# /etc/init.d/hald and hotplug

## wizardofos

Hi

I use hal, and wondered why HAL uses hotplug instead of hotplug-base. I don't see where's the need for hotplug?

Another thing: HAL has "depend hotplug" in it's initscripts, which is a bit of a nonsense, cause there isn't anything useful in /etc/init.d/hotplug (it's kind of a dummy).

greetings

fabian

----------

## Headrush

You're right, its a dummy file used for backward compatability needed for some packages and to maintain package dependencies.

Just leave it, it won't hurt anything.

----------

## wizardofos

Hm, but there are still two things:

1. Why does hald depend on hotplug instead of hotplug-base? Does it need the scripts in /etc/hotplug

2. Why does /etc/init.d/hald depend on the nearly empty hotplug script?

fabian

----------

## Headrush

 *wizardofos wrote:*   

> Hm, but there are still two things:
> 
> 1. Why does hald depend on hotplug instead of hotplug-base? Does it need the scripts in /etc/hotplug
> 
> 2. Why does /etc/init.d/hald depend on the nearly empty hotplug script?
> ...

 

The hotplug package contains several configuration files for many usb devices, so it is still needed.

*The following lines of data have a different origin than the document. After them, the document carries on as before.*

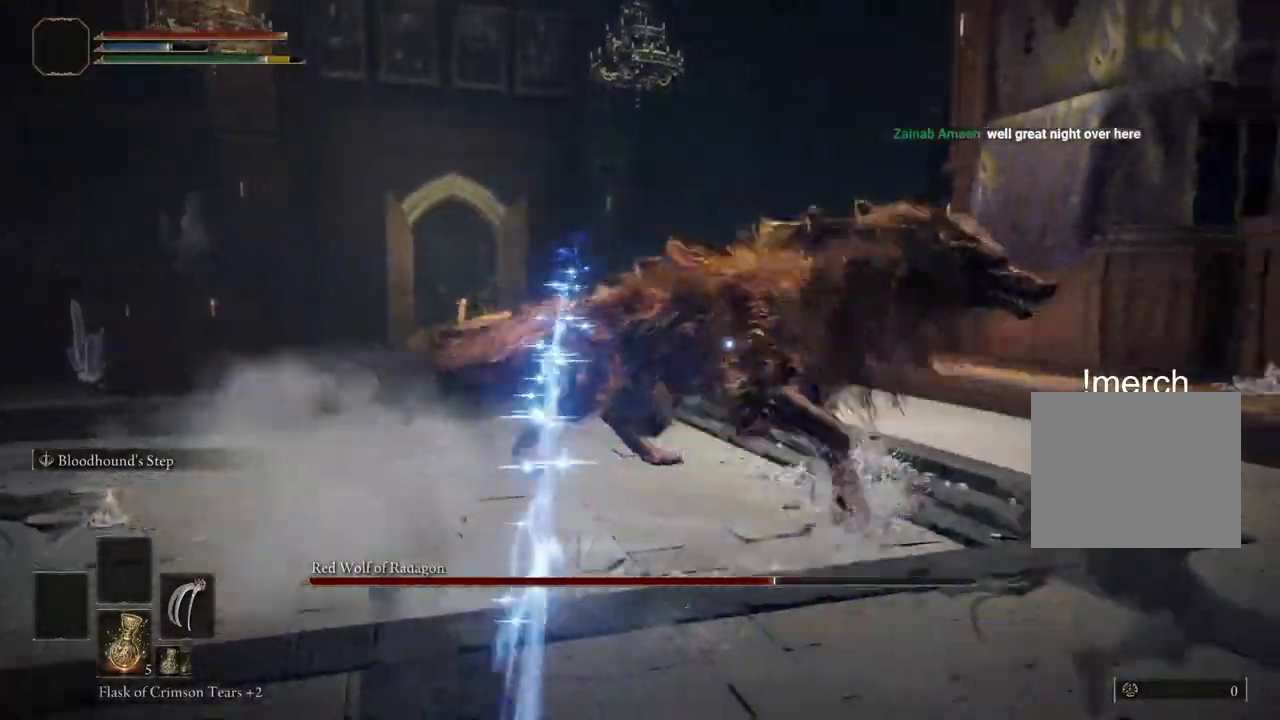
{"buttons": ["CIRCLE"], "left_stick": "right", "right_stick": "center", "events": []}
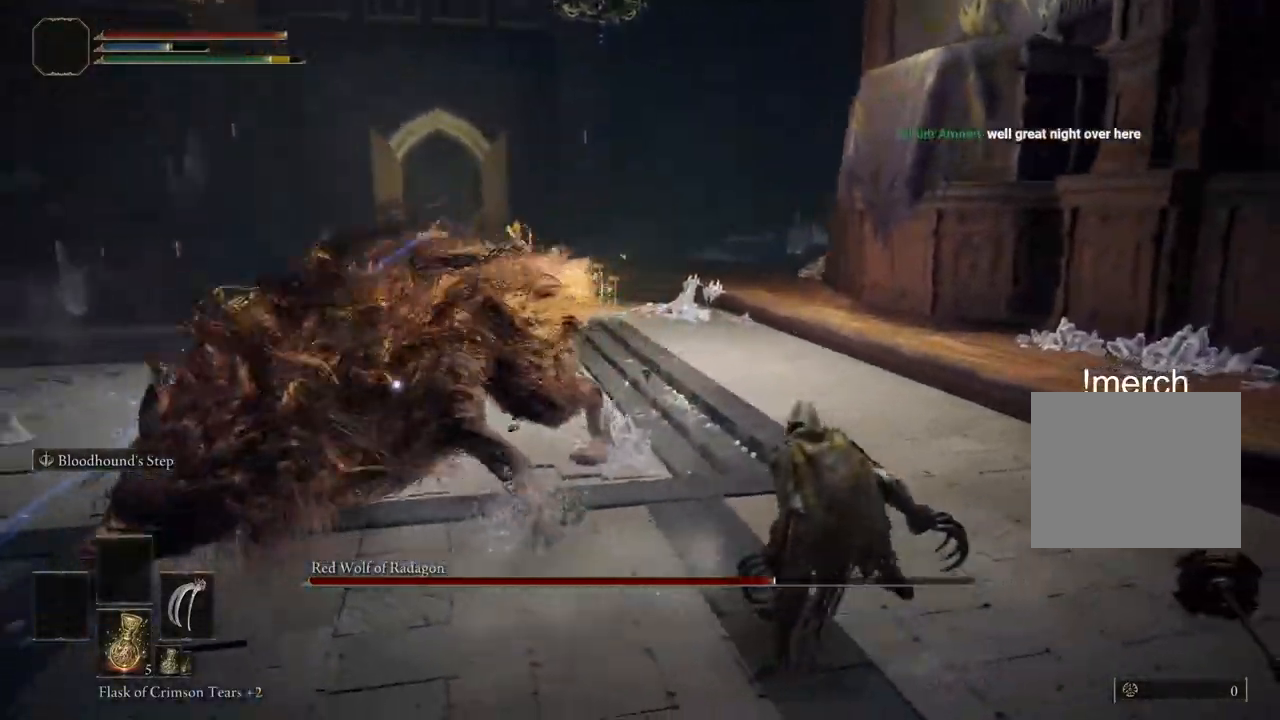
{"buttons": [], "left_stick": "right", "right_stick": "center", "events": [[133, "CIRCLE", "up"]]}
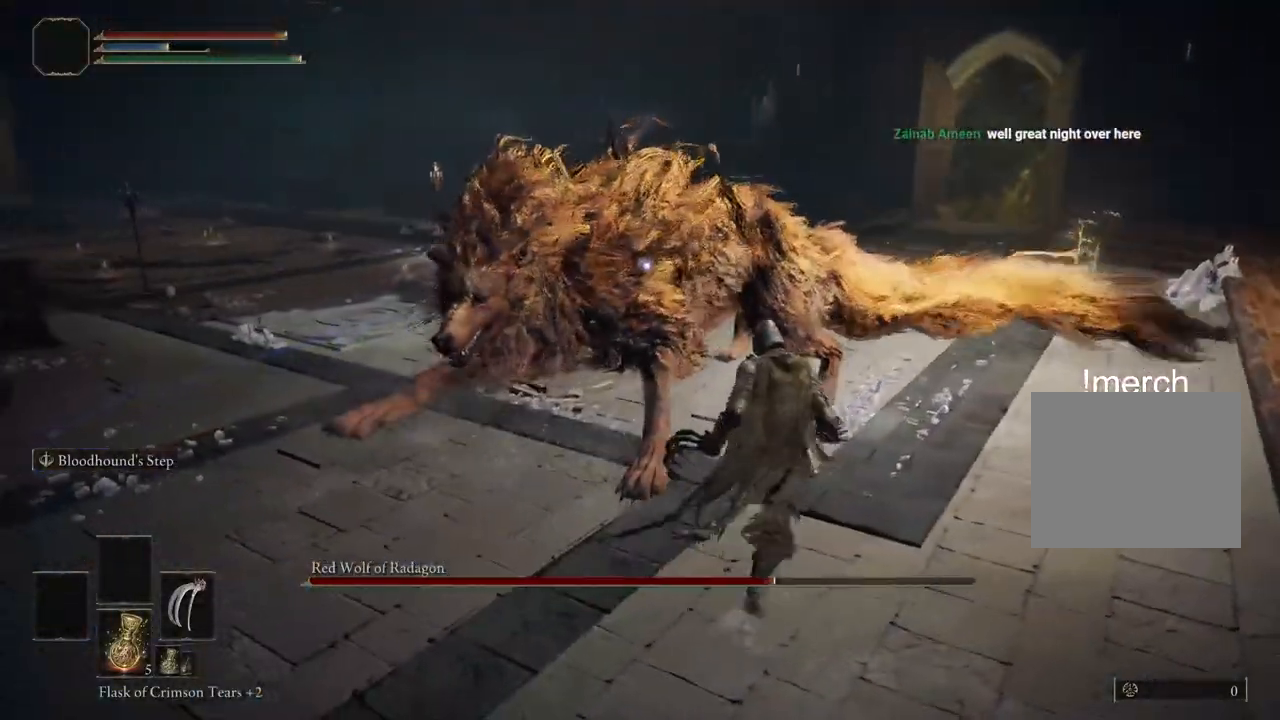
{"buttons": [], "left_stick": "up-right", "right_stick": "center", "events": [[250, "left_stick", "up-right"], [383, "L2", "down"], [500, "L2", "up"]]}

I believe it is those files that hald uses. 

The hotplug package requires hotplug-base, so it is probably easier to leave hotplug as dependency by other packages instead of hotplug-base. This way you get both. 

For a definitive answer, you would need to ask package maintainer Greg Kroah-Hartman.

----------

## wizardofos

OK thanks!

----------

## onlymee

Anybody find a definitive answer to this? 

A similar question has been raised again recently:

https://forums.gentoo.org/viewtopic-p-3433204.html#3433204

----------